Кстати, во Франции ситуация с продуктовыми магазинами гораздо лучше, чем в соседней Германии. В Германии после шести часов вечера субботы (сейчас все магазины работают до 22:00 или даже 00:00 — прим. ред.) и до утра понедельника продукты можно купить только на заправке. В Париже в субботу супермаркеты работают и до десяти вечера, а в воскресенье открыты многочисленные маленькие магазинчики «на углу». Вкус продуктов с немецкими несопоставим. В Париже сплошь и рядом встречаются маленькие магазинчики, где продают только сыры, или только колбасы, или только вино, или кондитерские, в которых каждую витрину хочется сфотографировать; а из булочных доносятся такие запахи, что писать об этом невозможно, хочется сразу есть.
Прогулки по Монмартру замечательны с кем-то из местных знакомых – тогда вам покажут дом, который построил для «отца дадаизма» Тристана Тцара знаменитый австрийский скульптор Адольф Лоос; дом, в котором жила и умерла Далида; две «оставшиеся в живых» монмартрские мельницы; виноградник – прямо в черте города, — с которого по-прежнему собирают виноград и делают вино; говорят, что оно дорогое и невкусное, но сам факт; дома и мастерские, в которых жили и работали Пикассо, Ван Донген, Модильяни, Утрилло, Ренуар, Ван Гог, Тулуз-Лотрек и многие другие из тех, чьими работами мы любуемся теперь в музеях.

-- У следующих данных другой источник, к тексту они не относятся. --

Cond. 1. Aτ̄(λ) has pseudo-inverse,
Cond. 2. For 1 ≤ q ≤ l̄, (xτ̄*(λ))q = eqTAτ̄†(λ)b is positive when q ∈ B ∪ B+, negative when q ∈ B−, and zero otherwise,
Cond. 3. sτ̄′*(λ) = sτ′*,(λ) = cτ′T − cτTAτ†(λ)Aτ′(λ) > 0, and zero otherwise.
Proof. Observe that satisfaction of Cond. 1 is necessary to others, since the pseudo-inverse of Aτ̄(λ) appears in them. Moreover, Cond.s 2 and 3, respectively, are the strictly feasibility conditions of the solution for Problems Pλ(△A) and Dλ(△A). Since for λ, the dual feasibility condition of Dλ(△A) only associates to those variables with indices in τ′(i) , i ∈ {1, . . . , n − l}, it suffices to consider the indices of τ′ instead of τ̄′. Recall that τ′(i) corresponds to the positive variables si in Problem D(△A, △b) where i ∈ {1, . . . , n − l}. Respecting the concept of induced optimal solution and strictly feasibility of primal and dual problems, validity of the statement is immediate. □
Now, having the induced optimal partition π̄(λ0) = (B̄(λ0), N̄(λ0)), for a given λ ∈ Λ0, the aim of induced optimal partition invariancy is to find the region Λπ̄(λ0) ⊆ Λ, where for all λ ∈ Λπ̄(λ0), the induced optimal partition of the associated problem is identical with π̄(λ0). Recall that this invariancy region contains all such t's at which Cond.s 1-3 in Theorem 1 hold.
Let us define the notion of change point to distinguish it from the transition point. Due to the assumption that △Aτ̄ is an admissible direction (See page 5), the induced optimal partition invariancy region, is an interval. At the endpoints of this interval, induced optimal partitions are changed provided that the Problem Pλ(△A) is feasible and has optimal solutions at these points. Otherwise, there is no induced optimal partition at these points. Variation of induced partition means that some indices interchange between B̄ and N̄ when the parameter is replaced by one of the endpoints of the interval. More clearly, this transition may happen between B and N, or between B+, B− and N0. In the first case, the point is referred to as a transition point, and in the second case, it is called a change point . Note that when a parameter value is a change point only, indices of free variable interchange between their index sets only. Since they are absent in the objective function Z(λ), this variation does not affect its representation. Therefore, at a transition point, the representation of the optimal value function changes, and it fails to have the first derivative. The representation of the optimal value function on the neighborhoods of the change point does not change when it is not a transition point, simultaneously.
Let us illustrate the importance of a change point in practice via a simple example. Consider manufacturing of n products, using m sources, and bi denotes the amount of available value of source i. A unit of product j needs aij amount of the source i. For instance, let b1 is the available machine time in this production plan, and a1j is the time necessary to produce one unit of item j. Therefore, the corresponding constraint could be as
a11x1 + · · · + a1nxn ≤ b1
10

Для кого-то важны эти имена, а кто-то специально приезжает в кафе на rue Lepic, в котором по фильму работала всё та же Амели, чтобы сфотографироваться на фоне её портрета за барной стойкой или пойти в туалет, активно задействованный в фильме; выяснилось, что фильм «Амели» чрезвычайно популярен в Японии – и действительно, за те полчаса, что мы провели в кафе, в него зашло не меньше пяти японских пар – пары состояли в основном из двух очень экстравагантно одетых девушек.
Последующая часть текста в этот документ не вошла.